Asian stocks edged lower on Tuesday, 10 December 2013, on heightened speculation that the Federal Reserve may be about to start cutting back on its stimulus program. Key benchmark indices in Taiwan, South Korea, Singapore, China, Japan and Hong Kong were off 0.01% to 0.88%. Indonesia's Jakarta Composite rose 1.34%. Fed's bond-buying program has been a source of liquidity for most Asian and emerging markets this year.
A series of Chinese data released on Tuesday, 10 December 2013, painted a mixed picture of the economy, with industry moderating its strong growth but retail sales picking up their already robust pace. Industrial output for November rose 10% from a year earlier, slowing from the previous month's 10.3% increase. Retail sales rose 13.7% in November, accelerating from October's 13.3% rise. Tuesday's data also included urban fixed-asset investment, which was up an annualized 19.9% in the January-November period, slowing from a 20.1% gain for January-October. Fixed-asset investment, which is reported on a year-to-date basis, is seen as an indicator of construction activity in China.
Trading in US index futures indicated that the Dow could rise 6 points at the opening bell on Tuesday, 10 December 2013. US stocks eked out small gains on Monday, 9 December 2013, as investors weighed the timing of any cuts to Federal Reserve monetary support amid budget negotiations in Washington.
Fed Bank of St. Louis President James Bullard on Monday, 9 December 2013, said that the odds of a reduction to Fed's bond purchases have risen along with gains in the labor market. Any cut should be small because inflation is slow, he said. "A small taper might recognize labor-market improvement while still providing the committee the opportunity to carefully monitor inflation during the first half of 2014. Should inflation not return toward target, the committee could pause tapering at subsequent meetings," said Bullard, who votes on policy this year but not next.
Dallas Fed President Richard Fisher said that tapering needs to begin "as soon as possible" in an economy that doesn't need any more monetary stimulus. Fisher votes on policy next year.
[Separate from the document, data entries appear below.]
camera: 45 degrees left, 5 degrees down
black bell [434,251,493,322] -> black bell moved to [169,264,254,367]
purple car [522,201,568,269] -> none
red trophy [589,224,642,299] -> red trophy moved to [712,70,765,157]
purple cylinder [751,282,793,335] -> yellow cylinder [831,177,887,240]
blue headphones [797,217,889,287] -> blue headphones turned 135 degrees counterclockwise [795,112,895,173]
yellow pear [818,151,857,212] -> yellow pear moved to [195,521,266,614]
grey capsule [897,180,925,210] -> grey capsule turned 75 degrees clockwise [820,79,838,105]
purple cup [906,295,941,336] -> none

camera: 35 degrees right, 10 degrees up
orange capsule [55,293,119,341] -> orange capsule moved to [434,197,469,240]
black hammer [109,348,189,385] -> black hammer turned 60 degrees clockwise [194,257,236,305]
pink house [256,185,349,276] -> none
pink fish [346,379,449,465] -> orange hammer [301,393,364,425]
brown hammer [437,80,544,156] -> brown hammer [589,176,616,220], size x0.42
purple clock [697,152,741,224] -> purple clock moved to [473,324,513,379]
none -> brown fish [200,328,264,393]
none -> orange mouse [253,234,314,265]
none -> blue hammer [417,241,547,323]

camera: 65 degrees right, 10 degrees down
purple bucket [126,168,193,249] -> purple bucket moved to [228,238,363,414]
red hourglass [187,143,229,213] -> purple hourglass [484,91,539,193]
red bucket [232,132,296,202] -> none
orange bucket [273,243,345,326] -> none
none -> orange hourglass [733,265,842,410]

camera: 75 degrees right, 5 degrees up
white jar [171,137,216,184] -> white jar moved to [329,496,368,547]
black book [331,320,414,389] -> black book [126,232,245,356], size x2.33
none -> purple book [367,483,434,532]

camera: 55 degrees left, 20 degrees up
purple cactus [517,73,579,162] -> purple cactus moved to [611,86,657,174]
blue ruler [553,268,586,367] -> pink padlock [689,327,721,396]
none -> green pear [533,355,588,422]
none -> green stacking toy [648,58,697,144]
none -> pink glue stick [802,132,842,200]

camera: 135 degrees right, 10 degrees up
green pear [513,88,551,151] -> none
Investors are keeping a close watch on economic data in the United States as the Federal Reserve monitors the pace of recovery to gauge when it will begin to reduce monetary stimulus for the US economy, which has been aimed at encouraging growth. The Federal Open Market Committee (FOMC) holds a two-day policy meeting on interest rates in the United States on 17-18 December 2013. The US central bank currently buys bonds worth $85 billion a month in a bid to hold interest rates low and encourage economic growth in the world's biggest economy. Minutes of the Fed's October meeting released on 20 November 2013 showed officials may reduce their $85 billion a month of bond buying if the economy improves as anticipated.